In 1994, while still a university student, Cunningham completed a summer internship at the NYSE. Two years later, she began working there as a trading floor clerk. At the time, Cunningham was one of the few dozen female employees on the trading floor – compared to over a thousand male employees. She spent eight years employed as a specialist for Bank of America.

In 2005, feeling frustrated with the lack of technological transition at the NYSE, she left the exchange and studied at the Institute of Culinary Education, working briefly as a chef at a restaurant.

From 2007 to 2011, Cunningham worked at the Nasdaq stock exchange, first as director of capital markets and then as the head of sales for U.S. transaction services.

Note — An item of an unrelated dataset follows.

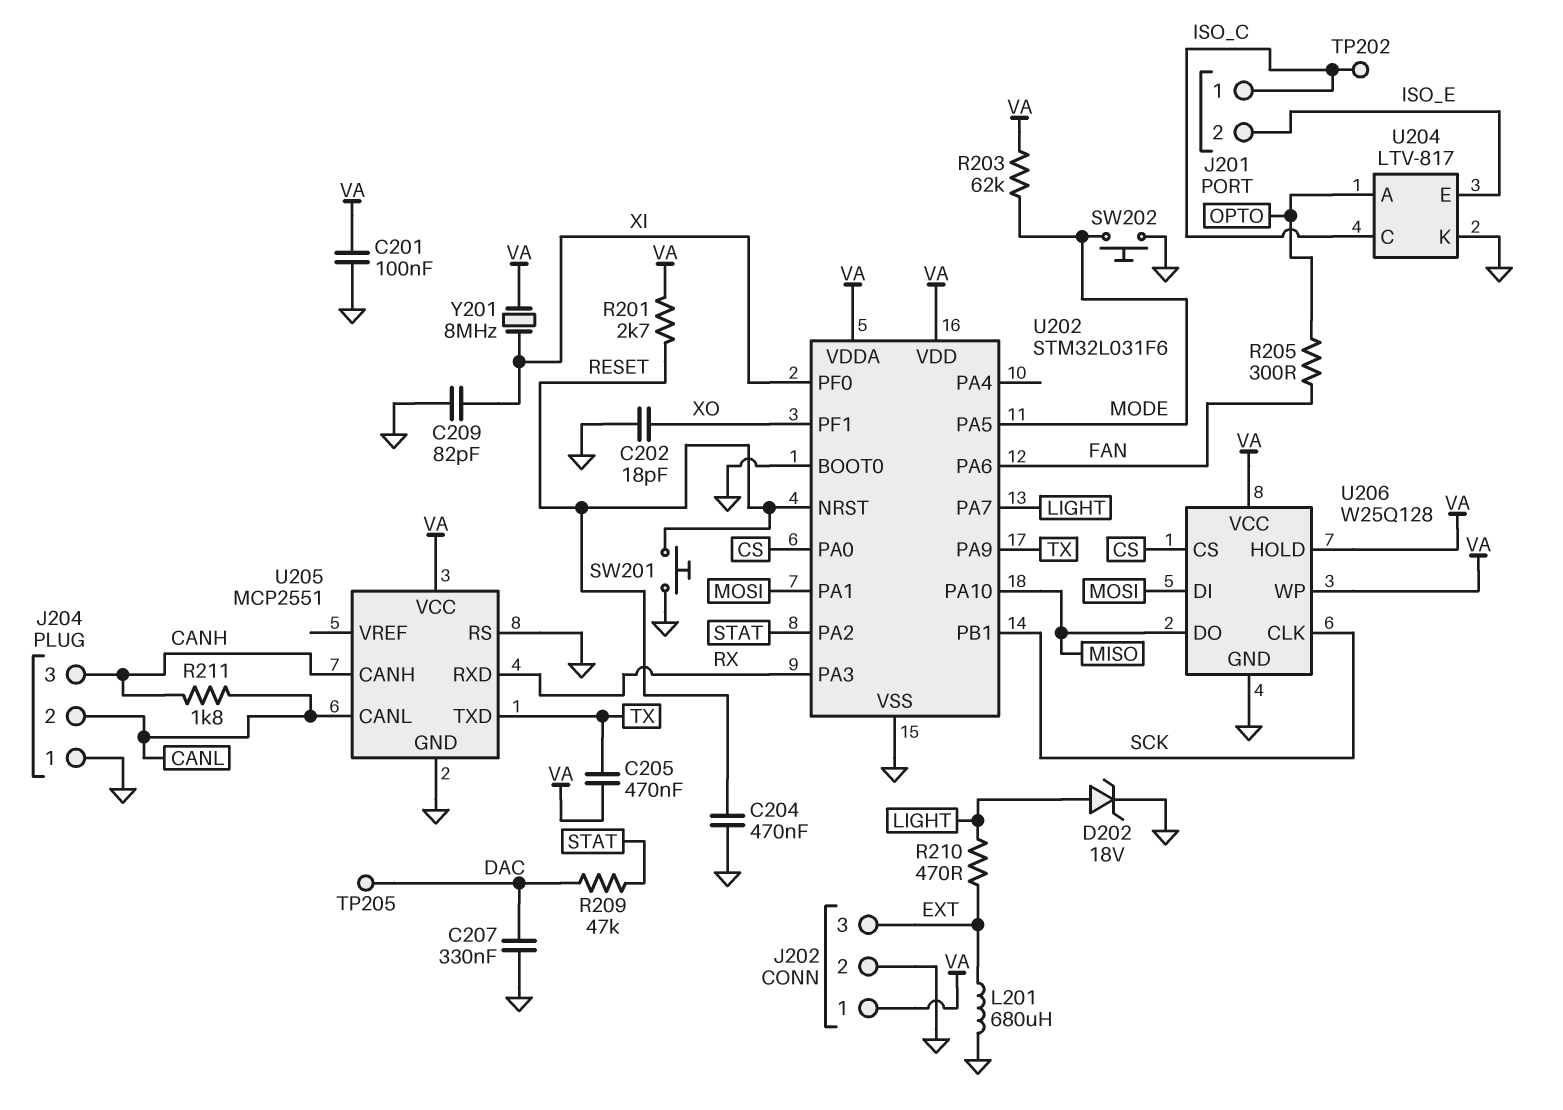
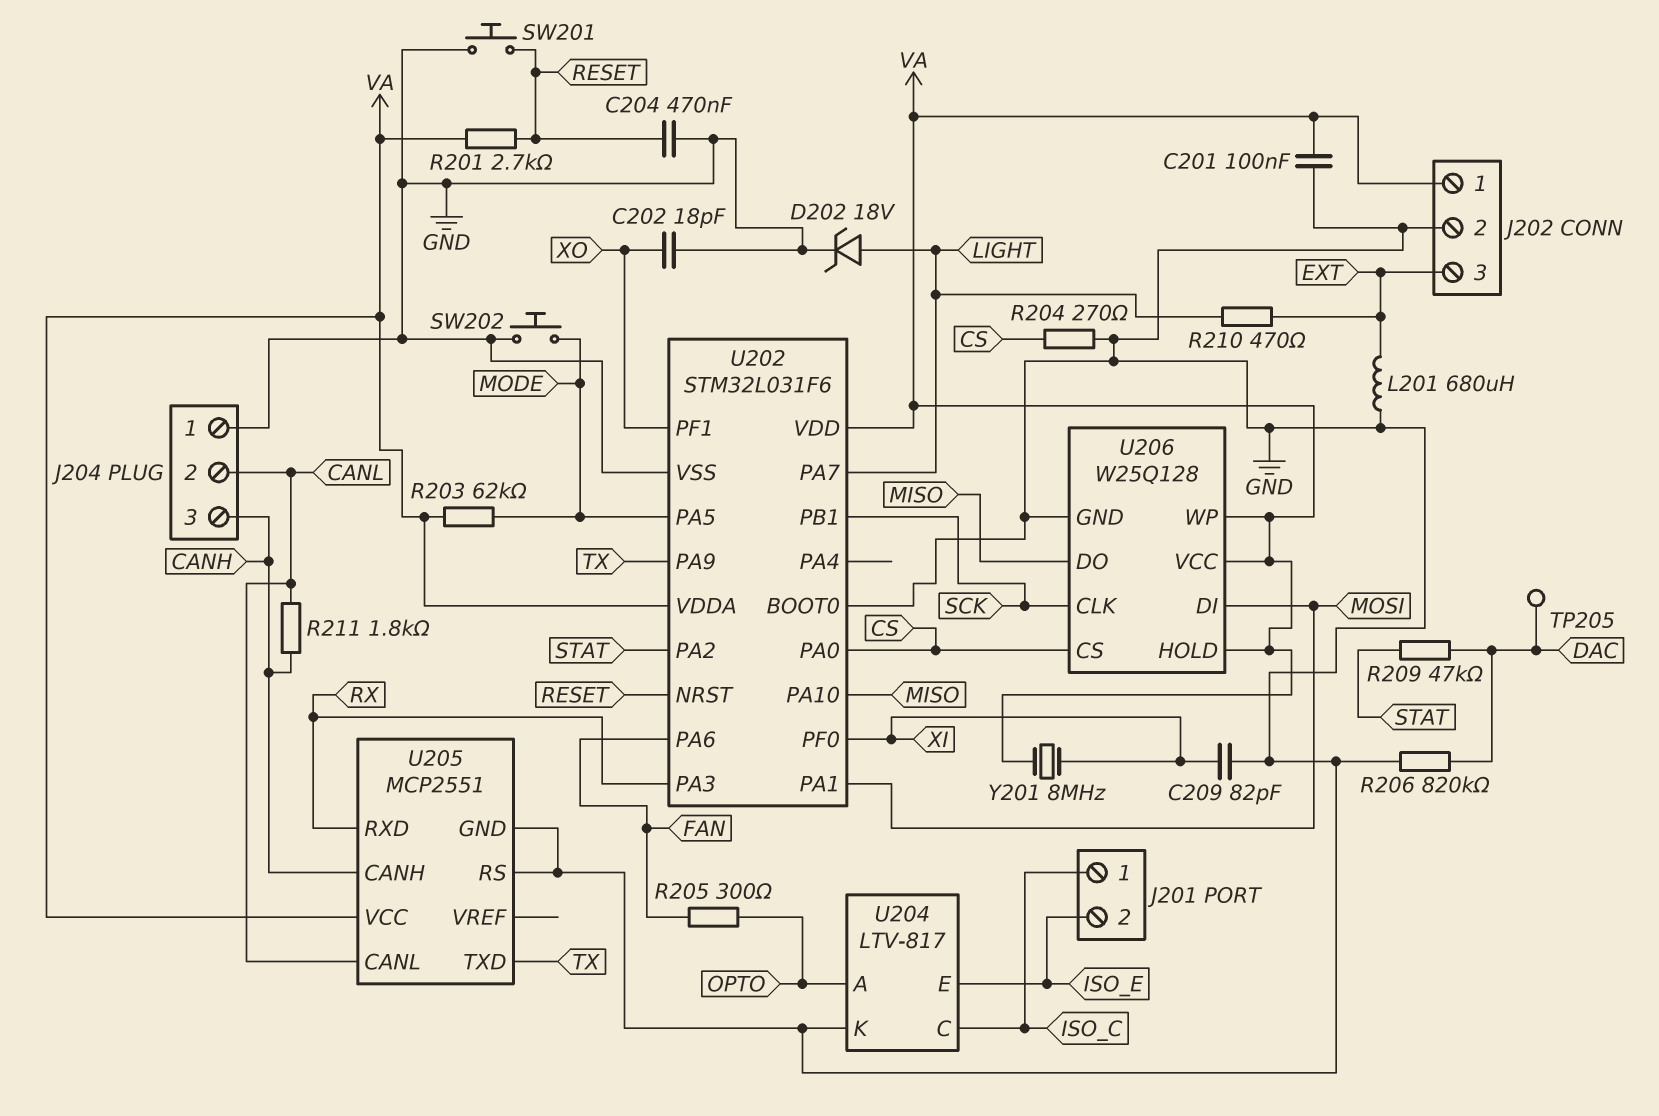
C205: 470nF (TX, VA) -> none
C207: 330nF (DAC, GND) -> none
R204: none -> 270 (CS, GND)
R206: none -> 820k (DAC, GND)
TP202: test point (ISO_C) -> none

Cunningham rejoined the NYSE in 2012. She served as the exchange's chief operating officer from 2015 to 2018. Her job involved handling the exchange's cash equities markets, relationship and product management, and internal governance services.

On May 22, 2018, at the age of 43, Cunningham was named the 67th president of the NYSE, taking over from Thomas Farley. Cunningham is the first woman to be appointed president of the NYSE. Although Catherine Kinney had been co-president of the exchange in 2002, the position had not entailed full leadership at the time, being firmly overseen by the CEO or chairman of the NYSE. In an interview with reporters, Cunningham said that she has handled working in traditionally male-dominated environments – such as stock exchanges or engineering school – by never showing any doubt about "whether or not I should be where I was.”

In December 2021, Cunningham announced that she planned to step down from her role as NYSE president and join the exchange's board of directors, with Intercontinental Exchange executive Lynn Martin replacing her on January 3, 2022.

In 2025, she was appointed to the Board of Directors at Cloudflare.